FLORIDA FRESHWATER FISHING
CRESCENT LAKE (Flagler & Putnam Counties): This 15,960-acre lake is a tributary of the St. Johns River. Public access to Crescent Lake can be obtained on the west shore off Highway 17 in Crescent City, please see Google map located below for ramp locations.
Crescent Lake Fishing
Lake Crescent fishing for bluegill and shellcracker is popular during late spring/early summer as the fish congregate during their spawn. Largemouth bass anglers, fish early mornings and late evening to avoid the heat during the summer months. Deeper docks and pilings on Lake Crescent provide great targets. Live shiners as well as artificial baits should both be effective during the winter months.
None of the lakes located off the St John’s river are as unique as Crescent lake. Situated just a few miles North -East of massive Lake George. Crescent lake is approximately 30 square miles in length of clean water, abundant vegetation and beautiful scenery. The lake has a good amount of wildlife, including the majestic bald eagle. The lakes uniqueness stems from the fact that it has a large variety of bass fishing features. Shallow grass, shell beds, sharp drops, ledges, deep water, pad fields, logs and cypress trees, creek channels, canals and boat docks. Crescent lake has them all, no matter what the pattern or the fishing day provides there something here for everyone to fish.
Crescent Lake is fed by a large marsh to the east and two small creeks on its South end. It’s main connection is to the St. Johns River, approximately six miles to the North, by Dunns Creek, a twisting, and winding creek, which has good bass fishing in its own. The water levels in Crescent are generally effected by the St. Johns River.
The lake averages about 10 feet deep, with some sustained areas of 12-16 feet along the lower West shoreline and a deep 20-30 foot channel between Crescent and Dead Lake.
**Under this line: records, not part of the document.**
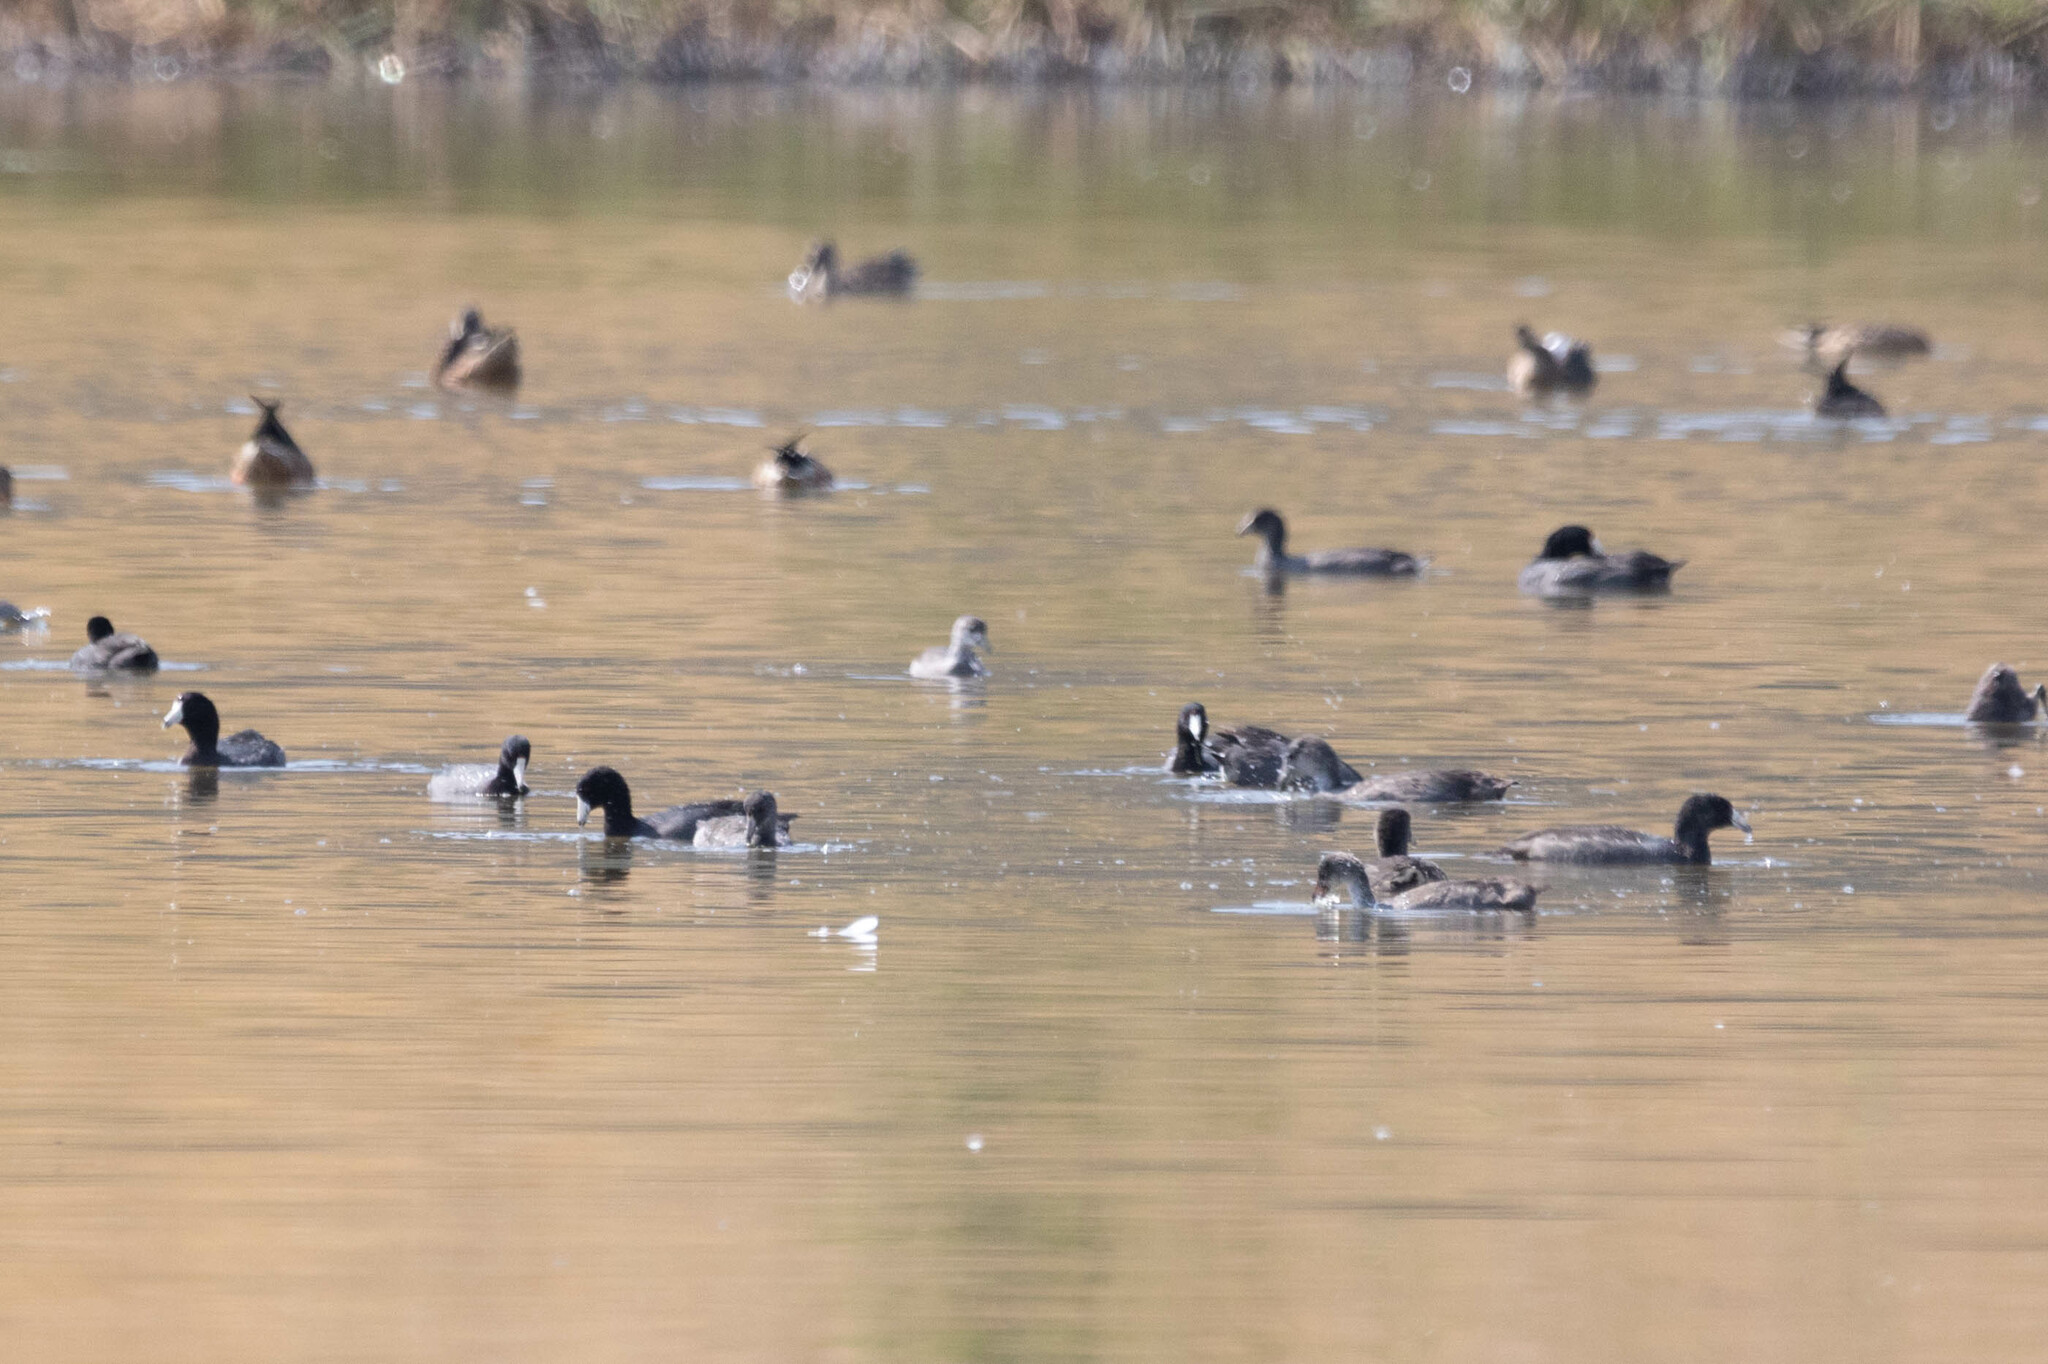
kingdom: Animalia
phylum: Chordata
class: Aves
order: Gruiformes
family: Rallidae
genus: Fulica
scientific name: Fulica americana
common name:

One particular ‘oddity’ about Crescent, which is sure to make the structure-oriented bass fishermen sit up and take notice, is the excellent drop-off that runs parallel to the shoreline for nearly the entire circumference of the lake. In general, the bottom topography of the lake shows a slight tapering out from the shoreline until a depth of 5-8 feet. Then, in most locations there is a very rapid descent into 10-16 feet. There is a little, but not much. Hydrilla, milfoil and other grasses and the only lily pad fields of significance are in the shallow basin. These pad fields are also productive crappie locations during the spawning months of February through March. Local anglers find them schooling in the open waters just prior to and after the spawn. But, during the spawn, they will be with the pads.